Installation is an important component of Pascual’s work, and here the show might have benefited from a smaller space.  Some of her floor pieces do have more room to breathe, in particular two vertical photographs in thick plexiglass boxes that occupy the gallery space like miniature monoliths.  But the best moments in the show come when pieces create a dialogue with each other, a point only emphasized by Pascual’s choice to arrange her photographs in groups of two and three.  Her stool piece, where actual wooden objects cover the woman’s face, is hung just around a corner from the same face seen through a translucent, photographic coffee table.  In both works, the wooden furniture hangs precariously in space, but the digital table is the more disorienting—seen from a higher angle than the woman’s face, it defies perspective and physics, its legs casting shadows onto a floor that has vanished into her torso.  The photograph looks more impossible than the surrealistic manipulation of real objects just beside it.

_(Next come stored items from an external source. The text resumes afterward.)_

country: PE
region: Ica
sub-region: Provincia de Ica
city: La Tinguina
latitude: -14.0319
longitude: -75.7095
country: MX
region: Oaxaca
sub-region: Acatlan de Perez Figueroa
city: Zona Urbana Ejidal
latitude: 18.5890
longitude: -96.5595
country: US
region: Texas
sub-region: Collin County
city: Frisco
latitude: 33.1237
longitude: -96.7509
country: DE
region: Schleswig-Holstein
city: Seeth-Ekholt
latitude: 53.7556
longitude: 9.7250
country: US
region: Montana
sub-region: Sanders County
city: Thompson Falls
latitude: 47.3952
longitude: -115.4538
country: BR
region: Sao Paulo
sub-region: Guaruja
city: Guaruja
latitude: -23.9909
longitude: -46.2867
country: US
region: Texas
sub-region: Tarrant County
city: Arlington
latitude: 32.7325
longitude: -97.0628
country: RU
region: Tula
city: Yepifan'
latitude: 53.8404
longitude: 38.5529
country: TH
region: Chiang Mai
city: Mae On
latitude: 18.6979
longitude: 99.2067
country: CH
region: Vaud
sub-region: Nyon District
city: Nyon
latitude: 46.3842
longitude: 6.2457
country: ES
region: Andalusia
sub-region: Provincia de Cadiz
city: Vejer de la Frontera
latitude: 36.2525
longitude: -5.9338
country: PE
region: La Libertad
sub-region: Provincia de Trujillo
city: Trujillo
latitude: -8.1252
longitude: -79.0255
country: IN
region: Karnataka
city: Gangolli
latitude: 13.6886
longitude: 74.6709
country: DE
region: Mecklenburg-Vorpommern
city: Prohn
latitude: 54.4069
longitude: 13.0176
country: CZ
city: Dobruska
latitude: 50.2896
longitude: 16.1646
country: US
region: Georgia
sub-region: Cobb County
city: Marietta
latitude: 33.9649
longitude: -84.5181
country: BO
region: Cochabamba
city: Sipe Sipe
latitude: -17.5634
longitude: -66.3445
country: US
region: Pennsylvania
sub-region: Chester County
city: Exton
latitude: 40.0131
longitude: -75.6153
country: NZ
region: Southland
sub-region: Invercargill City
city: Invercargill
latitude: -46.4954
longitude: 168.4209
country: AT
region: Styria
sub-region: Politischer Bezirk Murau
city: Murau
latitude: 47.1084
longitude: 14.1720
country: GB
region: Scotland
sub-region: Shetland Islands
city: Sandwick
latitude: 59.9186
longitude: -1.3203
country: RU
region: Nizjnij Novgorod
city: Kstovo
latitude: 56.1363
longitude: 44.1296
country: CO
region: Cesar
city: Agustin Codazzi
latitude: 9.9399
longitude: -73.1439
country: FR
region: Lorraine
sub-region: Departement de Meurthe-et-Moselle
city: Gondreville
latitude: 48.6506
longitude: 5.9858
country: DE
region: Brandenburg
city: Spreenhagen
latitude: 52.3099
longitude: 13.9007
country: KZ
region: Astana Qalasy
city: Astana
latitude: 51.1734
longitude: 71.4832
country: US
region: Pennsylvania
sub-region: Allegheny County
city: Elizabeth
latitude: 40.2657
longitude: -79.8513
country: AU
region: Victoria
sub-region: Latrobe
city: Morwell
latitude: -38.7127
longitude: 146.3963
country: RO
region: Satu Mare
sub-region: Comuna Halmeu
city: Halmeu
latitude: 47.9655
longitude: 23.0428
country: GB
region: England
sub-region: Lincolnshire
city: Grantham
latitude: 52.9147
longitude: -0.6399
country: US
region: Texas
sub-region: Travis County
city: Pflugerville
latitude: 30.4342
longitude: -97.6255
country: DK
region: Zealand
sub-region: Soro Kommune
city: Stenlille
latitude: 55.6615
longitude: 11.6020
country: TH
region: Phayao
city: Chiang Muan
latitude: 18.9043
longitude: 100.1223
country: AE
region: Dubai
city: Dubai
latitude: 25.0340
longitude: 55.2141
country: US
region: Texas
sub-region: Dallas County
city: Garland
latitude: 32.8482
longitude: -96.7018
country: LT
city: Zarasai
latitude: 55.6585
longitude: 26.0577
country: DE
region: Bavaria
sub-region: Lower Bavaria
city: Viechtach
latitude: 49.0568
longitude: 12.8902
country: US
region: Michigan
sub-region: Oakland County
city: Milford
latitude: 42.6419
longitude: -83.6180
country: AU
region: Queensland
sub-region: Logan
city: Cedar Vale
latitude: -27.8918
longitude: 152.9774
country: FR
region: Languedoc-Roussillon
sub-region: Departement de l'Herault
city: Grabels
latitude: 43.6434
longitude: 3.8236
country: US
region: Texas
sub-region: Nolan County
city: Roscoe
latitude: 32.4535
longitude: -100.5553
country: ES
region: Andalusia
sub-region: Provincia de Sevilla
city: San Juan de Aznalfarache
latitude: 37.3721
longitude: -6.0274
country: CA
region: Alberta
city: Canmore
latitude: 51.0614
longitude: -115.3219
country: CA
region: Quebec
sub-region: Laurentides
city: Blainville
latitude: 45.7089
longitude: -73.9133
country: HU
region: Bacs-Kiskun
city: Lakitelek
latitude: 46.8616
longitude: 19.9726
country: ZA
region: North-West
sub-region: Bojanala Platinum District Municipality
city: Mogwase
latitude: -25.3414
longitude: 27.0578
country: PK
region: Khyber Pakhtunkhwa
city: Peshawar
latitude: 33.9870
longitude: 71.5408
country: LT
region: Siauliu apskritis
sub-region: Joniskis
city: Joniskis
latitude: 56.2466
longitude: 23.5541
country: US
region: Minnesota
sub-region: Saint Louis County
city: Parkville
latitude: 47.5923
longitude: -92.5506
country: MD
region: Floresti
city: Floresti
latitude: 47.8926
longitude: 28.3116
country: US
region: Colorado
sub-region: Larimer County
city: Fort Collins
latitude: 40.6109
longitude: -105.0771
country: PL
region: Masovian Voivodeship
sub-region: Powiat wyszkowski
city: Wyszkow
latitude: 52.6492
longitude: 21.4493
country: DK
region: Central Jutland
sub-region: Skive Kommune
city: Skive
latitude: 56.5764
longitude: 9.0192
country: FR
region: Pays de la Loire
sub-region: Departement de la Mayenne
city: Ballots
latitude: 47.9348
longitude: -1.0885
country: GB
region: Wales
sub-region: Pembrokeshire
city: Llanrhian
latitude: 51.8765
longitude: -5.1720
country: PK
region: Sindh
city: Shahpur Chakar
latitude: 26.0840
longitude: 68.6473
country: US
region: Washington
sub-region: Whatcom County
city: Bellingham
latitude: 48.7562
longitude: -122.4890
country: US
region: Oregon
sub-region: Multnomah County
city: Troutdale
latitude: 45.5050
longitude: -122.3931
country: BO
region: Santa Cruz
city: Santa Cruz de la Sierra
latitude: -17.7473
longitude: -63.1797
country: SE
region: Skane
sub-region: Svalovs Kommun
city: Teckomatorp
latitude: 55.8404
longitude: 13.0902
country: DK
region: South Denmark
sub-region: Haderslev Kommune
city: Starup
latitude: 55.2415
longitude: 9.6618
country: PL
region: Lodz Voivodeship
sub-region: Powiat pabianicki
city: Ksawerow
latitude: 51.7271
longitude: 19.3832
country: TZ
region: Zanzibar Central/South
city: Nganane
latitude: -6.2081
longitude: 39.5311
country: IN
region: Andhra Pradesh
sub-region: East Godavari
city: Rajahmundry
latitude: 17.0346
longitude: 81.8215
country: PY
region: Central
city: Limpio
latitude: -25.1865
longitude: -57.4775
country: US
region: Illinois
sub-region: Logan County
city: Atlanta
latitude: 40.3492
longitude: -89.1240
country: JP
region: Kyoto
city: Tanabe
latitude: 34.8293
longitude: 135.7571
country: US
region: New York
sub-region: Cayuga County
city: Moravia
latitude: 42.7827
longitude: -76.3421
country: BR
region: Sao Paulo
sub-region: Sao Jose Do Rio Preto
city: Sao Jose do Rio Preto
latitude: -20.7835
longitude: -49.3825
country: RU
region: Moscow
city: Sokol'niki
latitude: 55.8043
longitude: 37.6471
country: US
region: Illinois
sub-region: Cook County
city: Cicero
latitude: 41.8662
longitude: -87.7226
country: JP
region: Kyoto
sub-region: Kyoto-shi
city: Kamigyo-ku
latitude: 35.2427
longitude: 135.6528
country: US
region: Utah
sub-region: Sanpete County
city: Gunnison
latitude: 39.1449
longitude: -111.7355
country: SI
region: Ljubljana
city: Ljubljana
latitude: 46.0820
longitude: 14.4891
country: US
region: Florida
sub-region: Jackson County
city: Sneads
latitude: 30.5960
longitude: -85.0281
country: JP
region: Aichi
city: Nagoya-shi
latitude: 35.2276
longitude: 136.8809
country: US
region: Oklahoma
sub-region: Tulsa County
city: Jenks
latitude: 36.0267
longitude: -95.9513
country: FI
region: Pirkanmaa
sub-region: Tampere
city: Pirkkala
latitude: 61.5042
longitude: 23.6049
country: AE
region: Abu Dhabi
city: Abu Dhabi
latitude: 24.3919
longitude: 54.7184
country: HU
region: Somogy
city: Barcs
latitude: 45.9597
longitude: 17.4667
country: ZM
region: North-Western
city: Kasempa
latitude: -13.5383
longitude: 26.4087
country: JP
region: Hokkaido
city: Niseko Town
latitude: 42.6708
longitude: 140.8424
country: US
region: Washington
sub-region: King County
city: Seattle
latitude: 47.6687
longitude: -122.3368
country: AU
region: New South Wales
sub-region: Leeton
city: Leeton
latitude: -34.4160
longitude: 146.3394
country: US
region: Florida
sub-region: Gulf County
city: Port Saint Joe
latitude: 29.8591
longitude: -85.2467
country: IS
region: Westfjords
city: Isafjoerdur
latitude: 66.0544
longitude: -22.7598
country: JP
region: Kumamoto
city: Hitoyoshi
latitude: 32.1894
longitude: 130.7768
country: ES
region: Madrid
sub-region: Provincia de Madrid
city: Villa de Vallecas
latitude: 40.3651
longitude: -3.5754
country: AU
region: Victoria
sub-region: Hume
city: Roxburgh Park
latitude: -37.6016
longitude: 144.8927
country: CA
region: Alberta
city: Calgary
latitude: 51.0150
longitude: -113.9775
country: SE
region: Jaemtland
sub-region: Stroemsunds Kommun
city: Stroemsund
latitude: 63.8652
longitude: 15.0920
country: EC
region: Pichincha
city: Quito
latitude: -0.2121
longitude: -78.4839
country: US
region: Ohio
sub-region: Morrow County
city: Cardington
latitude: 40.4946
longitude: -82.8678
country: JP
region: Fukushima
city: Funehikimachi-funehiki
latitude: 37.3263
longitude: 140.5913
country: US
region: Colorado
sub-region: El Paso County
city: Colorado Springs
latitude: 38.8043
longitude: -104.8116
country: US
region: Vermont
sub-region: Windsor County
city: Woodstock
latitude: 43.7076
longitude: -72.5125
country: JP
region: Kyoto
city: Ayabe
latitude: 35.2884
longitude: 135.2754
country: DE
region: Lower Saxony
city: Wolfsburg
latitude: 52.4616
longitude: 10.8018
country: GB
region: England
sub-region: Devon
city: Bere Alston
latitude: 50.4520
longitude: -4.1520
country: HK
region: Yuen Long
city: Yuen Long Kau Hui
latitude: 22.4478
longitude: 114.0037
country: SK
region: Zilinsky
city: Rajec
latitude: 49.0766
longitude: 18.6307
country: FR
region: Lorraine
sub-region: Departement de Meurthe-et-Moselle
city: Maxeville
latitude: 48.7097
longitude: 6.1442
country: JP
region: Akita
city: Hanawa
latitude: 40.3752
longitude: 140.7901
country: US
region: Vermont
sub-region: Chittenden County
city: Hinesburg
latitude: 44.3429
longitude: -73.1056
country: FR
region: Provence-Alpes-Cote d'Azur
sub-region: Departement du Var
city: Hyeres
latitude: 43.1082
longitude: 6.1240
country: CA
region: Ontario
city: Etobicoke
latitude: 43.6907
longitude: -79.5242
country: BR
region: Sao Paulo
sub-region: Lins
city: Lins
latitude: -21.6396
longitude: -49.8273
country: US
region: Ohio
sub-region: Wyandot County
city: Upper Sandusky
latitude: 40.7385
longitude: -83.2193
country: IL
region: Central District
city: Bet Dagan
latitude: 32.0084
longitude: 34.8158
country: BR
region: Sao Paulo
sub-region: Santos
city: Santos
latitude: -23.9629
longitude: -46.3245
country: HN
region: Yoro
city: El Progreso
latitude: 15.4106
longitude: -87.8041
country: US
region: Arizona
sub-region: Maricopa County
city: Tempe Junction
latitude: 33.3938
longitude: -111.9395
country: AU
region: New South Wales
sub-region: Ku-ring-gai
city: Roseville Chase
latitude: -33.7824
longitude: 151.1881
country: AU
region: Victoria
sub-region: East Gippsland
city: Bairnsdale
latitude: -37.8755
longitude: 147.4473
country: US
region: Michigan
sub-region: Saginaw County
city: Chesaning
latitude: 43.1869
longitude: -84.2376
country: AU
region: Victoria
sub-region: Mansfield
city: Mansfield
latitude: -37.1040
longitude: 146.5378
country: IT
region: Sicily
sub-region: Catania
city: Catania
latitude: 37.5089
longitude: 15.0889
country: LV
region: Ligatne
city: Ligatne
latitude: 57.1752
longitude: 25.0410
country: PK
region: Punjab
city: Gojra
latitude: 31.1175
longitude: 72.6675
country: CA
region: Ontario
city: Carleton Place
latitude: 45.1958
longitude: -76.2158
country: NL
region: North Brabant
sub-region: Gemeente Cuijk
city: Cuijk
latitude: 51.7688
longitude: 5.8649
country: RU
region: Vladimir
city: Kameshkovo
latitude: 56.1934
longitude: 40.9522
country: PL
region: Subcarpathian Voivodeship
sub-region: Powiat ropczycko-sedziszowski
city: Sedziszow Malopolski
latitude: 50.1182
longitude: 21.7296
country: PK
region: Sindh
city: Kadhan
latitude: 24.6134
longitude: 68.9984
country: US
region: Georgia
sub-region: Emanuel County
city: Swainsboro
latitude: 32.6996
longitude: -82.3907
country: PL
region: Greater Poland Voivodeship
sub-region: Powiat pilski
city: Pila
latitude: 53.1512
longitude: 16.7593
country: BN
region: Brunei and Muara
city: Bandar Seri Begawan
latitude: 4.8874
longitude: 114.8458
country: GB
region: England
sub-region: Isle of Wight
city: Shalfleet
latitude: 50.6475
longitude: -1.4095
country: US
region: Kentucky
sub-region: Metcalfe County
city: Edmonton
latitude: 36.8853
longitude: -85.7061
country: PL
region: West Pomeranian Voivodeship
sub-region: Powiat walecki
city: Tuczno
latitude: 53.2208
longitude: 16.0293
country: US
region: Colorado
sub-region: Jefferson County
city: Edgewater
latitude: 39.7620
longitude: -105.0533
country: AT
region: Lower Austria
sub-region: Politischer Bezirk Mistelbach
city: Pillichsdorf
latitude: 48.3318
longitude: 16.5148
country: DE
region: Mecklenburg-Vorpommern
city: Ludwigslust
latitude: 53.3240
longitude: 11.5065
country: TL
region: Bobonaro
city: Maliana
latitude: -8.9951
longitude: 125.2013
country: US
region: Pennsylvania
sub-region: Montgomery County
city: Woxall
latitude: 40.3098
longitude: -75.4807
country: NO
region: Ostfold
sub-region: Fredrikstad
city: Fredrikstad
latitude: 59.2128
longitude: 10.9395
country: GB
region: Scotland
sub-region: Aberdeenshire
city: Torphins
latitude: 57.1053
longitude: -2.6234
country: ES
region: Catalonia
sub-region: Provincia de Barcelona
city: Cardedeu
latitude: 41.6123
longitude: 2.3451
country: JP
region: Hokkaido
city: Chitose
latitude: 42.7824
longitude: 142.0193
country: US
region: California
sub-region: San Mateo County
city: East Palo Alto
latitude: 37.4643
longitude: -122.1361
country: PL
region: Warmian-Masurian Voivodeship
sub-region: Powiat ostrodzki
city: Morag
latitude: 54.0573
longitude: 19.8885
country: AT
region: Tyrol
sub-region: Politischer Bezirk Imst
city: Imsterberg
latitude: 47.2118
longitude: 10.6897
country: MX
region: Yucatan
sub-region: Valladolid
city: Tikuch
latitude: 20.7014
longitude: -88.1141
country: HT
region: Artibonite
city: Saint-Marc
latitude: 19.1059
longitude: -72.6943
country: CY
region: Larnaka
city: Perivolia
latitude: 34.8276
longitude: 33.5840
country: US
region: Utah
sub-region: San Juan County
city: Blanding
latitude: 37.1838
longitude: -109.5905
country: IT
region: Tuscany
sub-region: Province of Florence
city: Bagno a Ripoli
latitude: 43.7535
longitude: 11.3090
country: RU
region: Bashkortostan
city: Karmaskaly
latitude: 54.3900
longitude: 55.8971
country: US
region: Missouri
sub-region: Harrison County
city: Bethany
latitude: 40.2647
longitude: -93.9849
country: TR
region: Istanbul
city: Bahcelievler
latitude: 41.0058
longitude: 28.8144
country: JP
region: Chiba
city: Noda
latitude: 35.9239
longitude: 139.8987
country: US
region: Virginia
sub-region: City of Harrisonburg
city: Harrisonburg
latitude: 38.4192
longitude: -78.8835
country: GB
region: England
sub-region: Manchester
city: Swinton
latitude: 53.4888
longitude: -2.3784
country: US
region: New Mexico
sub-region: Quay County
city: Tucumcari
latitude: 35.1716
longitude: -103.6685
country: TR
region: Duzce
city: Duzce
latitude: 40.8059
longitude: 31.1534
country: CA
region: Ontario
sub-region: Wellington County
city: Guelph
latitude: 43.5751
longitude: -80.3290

This is Marlo Pascual’s true strength in this exhibition—making vintage photography disorienting and lyric in the most subtle ways possible, taking innocuous imagery and giving it potency through juxtaposition and layering.  She has played with the photograph as an object in the past, and does so again with this show, using sculpture to bring it more immediately into our space, and to encourage us to view it from new angles.  Pascual has demonstrated, though, that not only are our expectations of photography challenged by bringing it off the wall, but also by altering images in ways that warp our perspective by simple, easily identifiable means.  For Pascual, photography is fascinating as a medium, but also as a technique with cultural and visual baggage, much of which is remarkably easy to expose.

 

Kerry Bickford holds a BA in Art History and English from Northwestern University.  She currently works as a curatorial assistant at the Pennsylvania Academy of the Fine Arts.